### The data
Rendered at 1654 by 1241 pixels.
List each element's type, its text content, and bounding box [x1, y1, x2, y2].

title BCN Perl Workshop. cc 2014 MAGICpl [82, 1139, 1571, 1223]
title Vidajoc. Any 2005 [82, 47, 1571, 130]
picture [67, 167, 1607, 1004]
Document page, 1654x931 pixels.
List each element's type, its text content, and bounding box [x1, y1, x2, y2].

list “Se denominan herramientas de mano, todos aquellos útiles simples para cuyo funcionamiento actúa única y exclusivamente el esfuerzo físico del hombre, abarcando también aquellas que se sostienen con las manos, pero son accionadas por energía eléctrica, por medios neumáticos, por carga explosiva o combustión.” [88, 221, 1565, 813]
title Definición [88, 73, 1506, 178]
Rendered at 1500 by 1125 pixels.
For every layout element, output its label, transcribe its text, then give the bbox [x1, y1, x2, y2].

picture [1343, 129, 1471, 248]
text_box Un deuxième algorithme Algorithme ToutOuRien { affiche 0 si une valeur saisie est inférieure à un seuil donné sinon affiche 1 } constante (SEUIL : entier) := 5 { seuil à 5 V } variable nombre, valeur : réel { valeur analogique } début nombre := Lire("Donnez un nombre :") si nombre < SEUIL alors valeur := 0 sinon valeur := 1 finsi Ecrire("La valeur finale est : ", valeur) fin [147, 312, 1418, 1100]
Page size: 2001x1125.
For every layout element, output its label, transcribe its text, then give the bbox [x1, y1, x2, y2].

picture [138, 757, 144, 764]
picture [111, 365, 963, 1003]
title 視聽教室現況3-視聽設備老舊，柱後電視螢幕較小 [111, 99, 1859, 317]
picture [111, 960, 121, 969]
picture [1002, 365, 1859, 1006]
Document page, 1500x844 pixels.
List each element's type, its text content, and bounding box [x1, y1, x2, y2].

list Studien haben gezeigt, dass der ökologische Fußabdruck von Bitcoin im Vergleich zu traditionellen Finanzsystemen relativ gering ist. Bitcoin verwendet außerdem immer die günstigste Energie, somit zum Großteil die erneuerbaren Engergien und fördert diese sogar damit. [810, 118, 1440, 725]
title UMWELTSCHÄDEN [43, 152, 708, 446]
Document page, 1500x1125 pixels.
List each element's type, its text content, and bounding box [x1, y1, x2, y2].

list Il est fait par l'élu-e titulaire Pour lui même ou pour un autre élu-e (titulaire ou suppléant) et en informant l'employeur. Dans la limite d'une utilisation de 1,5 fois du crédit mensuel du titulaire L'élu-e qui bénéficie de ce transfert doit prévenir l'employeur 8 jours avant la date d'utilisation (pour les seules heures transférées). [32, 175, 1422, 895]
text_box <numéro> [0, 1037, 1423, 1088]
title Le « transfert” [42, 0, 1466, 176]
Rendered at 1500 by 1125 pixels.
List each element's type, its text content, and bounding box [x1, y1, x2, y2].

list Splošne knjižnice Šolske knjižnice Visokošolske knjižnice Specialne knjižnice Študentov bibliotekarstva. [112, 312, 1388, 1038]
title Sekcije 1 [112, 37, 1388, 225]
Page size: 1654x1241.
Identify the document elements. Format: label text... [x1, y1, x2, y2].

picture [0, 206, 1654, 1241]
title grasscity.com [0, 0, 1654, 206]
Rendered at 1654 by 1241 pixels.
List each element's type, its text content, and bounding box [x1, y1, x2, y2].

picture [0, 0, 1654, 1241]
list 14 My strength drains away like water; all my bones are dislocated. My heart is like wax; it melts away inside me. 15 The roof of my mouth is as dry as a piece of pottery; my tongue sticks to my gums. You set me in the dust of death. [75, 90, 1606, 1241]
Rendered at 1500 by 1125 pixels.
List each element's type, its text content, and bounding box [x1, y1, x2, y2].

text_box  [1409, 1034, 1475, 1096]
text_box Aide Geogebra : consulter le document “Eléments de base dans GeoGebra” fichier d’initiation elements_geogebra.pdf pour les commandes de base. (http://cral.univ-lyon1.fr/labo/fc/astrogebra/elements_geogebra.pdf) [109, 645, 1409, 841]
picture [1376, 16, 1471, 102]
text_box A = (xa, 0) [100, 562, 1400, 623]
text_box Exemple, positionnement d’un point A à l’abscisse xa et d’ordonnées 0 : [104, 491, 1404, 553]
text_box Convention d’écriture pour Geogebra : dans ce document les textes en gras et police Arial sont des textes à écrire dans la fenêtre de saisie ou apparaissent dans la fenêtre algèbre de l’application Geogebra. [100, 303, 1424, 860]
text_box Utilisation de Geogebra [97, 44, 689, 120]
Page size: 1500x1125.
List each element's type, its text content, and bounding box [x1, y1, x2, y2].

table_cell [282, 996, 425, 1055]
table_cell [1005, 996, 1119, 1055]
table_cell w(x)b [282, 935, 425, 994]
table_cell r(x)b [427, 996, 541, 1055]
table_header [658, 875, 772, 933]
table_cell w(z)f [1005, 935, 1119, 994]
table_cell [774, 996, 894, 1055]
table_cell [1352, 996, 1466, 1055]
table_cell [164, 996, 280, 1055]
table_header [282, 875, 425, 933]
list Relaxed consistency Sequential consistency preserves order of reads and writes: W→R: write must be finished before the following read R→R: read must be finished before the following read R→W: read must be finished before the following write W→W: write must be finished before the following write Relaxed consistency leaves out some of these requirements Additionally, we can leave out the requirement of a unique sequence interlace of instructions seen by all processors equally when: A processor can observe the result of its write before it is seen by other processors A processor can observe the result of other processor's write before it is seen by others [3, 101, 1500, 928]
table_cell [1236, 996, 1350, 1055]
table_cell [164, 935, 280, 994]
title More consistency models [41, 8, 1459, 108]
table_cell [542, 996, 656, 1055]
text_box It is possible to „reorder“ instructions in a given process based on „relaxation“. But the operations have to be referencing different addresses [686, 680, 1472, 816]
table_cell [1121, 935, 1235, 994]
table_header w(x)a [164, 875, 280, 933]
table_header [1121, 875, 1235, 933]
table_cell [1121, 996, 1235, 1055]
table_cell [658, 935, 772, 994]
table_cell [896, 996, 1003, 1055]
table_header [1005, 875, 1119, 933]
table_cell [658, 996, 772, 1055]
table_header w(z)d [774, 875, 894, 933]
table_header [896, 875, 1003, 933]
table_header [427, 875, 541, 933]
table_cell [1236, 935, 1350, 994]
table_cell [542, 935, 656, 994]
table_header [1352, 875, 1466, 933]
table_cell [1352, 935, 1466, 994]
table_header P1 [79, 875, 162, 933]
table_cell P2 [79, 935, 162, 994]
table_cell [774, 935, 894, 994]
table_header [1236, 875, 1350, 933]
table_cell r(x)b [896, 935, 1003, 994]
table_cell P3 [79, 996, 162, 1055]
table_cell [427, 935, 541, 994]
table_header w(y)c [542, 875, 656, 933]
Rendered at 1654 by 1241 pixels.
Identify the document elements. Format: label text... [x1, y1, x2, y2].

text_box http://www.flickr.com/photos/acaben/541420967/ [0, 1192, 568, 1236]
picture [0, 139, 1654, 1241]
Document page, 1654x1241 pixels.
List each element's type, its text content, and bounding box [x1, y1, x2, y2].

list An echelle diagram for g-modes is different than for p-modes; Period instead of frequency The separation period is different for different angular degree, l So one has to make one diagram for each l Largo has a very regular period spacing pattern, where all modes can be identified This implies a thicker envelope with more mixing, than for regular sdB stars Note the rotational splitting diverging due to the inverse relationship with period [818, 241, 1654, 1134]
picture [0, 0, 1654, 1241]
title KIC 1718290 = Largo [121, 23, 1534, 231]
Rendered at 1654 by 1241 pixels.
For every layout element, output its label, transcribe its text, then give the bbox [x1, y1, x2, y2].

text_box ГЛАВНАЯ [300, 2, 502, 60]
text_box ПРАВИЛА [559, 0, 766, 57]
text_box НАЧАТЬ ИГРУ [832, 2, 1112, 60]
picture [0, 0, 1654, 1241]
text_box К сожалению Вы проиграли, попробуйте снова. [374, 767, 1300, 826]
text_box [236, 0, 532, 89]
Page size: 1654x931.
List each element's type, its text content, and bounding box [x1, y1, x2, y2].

### What you will do
Copy out the data from the line containing "Document page, 1654x931 pixels." through the line containing "title UMWELTSCHÄDEN [43, 152, 708, 446]", reproducing each line verbatim.

### Expected answer
Document page, 1654x931 pixels.
List each element's type, its text content, and bounding box [x1, y1, x2, y2].

list “Se denominan herramientas de mano, todos aquellos útiles simples para cuyo funcionamiento actúa única y exclusivamente el esfuerzo físico del hombre, abarcando también aquellas que se sostienen con las manos, pero son accionadas por energía eléctrica, por medios neumáticos, por carga explosiva o combustión.” [88, 221, 1565, 813]
title Definición [88, 73, 1506, 178]
Rendered at 1500 by 1125 pixels.
For every layout element, output its label, transcribe its text, then give the bbox [x1, y1, x2, y2].

picture [1343, 129, 1471, 248]
text_box Un deuxième algorithme Algorithme ToutOuRien { affiche 0 si une valeur saisie est inférieure à un seuil donné sinon affiche 1 } constante (SEUIL : entier) := 5 { seuil à 5 V } variable nombre, valeur : réel { valeur analogique } début nombre := Lire("Donnez un nombre :") si nombre < SEUIL alors valeur := 0 sinon valeur := 1 finsi Ecrire("La valeur finale est : ", valeur) fin [147, 312, 1418, 1100]
Page size: 2001x1125.
For every layout element, output its label, transcribe its text, then give the bbox [x1, y1, x2, y2].

picture [138, 757, 144, 764]
picture [111, 365, 963, 1003]
title 視聽教室現況3-視聽設備老舊，柱後電視螢幕較小 [111, 99, 1859, 317]
picture [111, 960, 121, 969]
picture [1002, 365, 1859, 1006]
Document page, 1500x844 pixels.
List each element's type, its text content, and bounding box [x1, y1, x2, y2].

list Studien haben gezeigt, dass der ökologische Fußabdruck von Bitcoin im Vergleich zu traditionellen Finanzsystemen relativ gering ist. Bitcoin verwendet außerdem immer die günstigste Energie, somit zum Großteil die erneuerbaren Engergien und fördert diese sogar damit. [810, 118, 1440, 725]
title UMWELTSCHÄDEN [43, 152, 708, 446]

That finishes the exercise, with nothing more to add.